Ahh, I was trying that, to leave some things to the imagination of the reader. I ran into so many problems in the local critique groups.
For example, I had a scene set in a midshipman equivalent bar on a space ship. I had more than one critique that they needed to know if the actual bar was made of steel or wood and without that, they couldn’t grasp what was going on. I thought it could be gleaned that space ship equates to metal. I could have understood maybe asking if it was plastic, lucite, but wood threw me for a loop. So I tried to put in sound clues, because I was deficient on sound cues besides dialogue. I didn’t push it back through review, as it was one I knew had major problems, and most of the replies were bewildering to me. (Now I recognize, part of the upset, is I subvert reader expectations, so I know I’ve got to add in a bar fight and maybe the misplacement of what’s wrong won’t be focused on what I thought was minutia and didn’t really matter what the reader imagined the bar to be…except not wood!)
Critique groups are ALSO retarded. You have to remember that. THere’s an incentive to “find something wrong”
Oh, I found that out and some. And mileage varies with the skill level.
yeah, but you need to hint, because talking heads are boring. You use it as…. punctuation, if you’re good.
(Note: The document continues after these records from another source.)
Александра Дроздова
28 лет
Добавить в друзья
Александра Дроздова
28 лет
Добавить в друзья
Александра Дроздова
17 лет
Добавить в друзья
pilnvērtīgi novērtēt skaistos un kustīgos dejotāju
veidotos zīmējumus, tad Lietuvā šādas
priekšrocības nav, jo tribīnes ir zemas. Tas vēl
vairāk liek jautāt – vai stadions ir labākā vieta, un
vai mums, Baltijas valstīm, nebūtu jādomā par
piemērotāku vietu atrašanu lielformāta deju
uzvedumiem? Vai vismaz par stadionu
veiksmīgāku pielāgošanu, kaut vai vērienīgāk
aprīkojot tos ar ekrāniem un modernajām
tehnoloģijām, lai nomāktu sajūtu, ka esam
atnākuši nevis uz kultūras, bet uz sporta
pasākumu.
I know. I hate Hemingway for that reason. …runs… 😉
<#metoo.
Putting it on paper is a learned skill.
Okay, I downloaded the Dwight Swain book and I’ve gotten through the first four chapters. I think I probably know the care-about of a character and their speech patterns before I know what they look like, what their name is, or any of their other traits. I need to think about that some more though. I’ve only recently had to come up with completely original characters for my writing.
In creating characters, I get to know them through their dialog. I’m very sensitive to the way people speak; not so much diction or accent (although that can be part of it) but word choice, slang, repetitive words or phrases, etc. Which got me to thinking that that’s probably how I distinguish people IRL – by the way they speak. So I think I automatically give each character different speech habits, even if I may not remember, or even have decided yet, what they look like. So would dialog be “my darling” or my “pretty, pretty”?
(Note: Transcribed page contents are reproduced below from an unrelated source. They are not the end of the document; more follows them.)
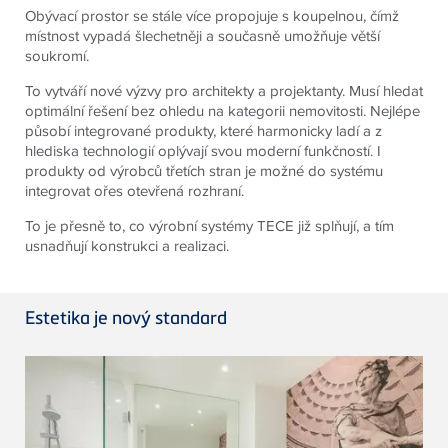
Obývací prostor se stále více propojuje s koupelnou, čímž
místnost vypadá šlechetněji a současně umožňuje větší
soukromí.
To vytváří nové výzvy pro architekty a projektanty. Musí hledat
optimální řešení bez ohledu na kategorii nemovitosti. Nejlépe
působí integrované produkty, které harmonicky ladí a z
hlediska technologií oplývají svou moderní funkčností. I
produkty od výrobců třetích stran je možné do systému
integrovat ořes otevřená rozhraní.
To je přesně to, co výrobní systémy TECE již splňují, a tím
usnadňují konstrukci a realizaci.
Estetika je nový standard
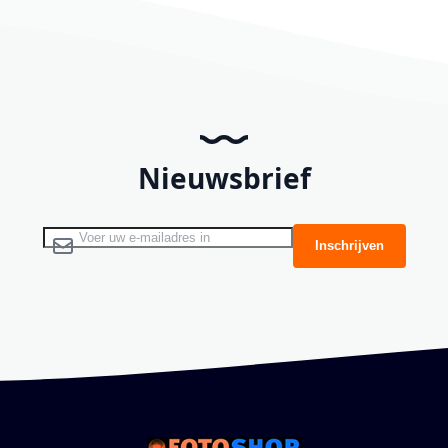
Nieuwsbrief
Abonneer u op onze nieuwsbrief
Inschrijven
Probably. Because I will often write an entire conversation, and then end leaving almost all of it out, because it’s not all needed.
I’m not very visual at all. When I need to describe something, I pretty much need to find a photo or picture of some kind, or look at the the thing IRL.
Worldbuilding. I mostly add things to a world someone else already built, when I end up somewhere where that part of the world isn’t there yet. I do get very attached to other people’s worlds. Hmm.
I think I probably know the care-about of a character their speech patterns before I know what they look like, what their name is, or any of their other traits. I need to think about that some more though. I’ve only recently had to come up with completely original characters for my writing.
I get to know characters by their dialog, by the way they speak, speech patterns, etc. Got me to thinking that’s probably how I distinguish people IRL. So dialog and speech patterns are my pretty, pretty? Could be. I often write any entire conversation between several people and then end up leaving almost all of it out, because it’s not all needed.
c4c
wants to tell you everything in detail about each of his 100 pigeons.
The 2 battleships, 8 battlecruisers, 10 heavy cruisers, 15 light cruisers, 25 frigates, and a carrier with 40 fighters – with NOT ONE of those terms being usefully defined – before a space battle. I hate that with a burning passion.
I once read a history book that used the term “larboard foretopmast studding sail boom” as though it were immediately evident what in the world that was.
I later used that phrase in a game with the comment that the person who could *most convincingly define it* was the one that would be awarded the points. Not “most accurately,” “most convincingly.”
OK, I can picture that in my mind’s eye . . . but I’ve read far too much about sailing, and Dad was a sailor, so I probably don’t count.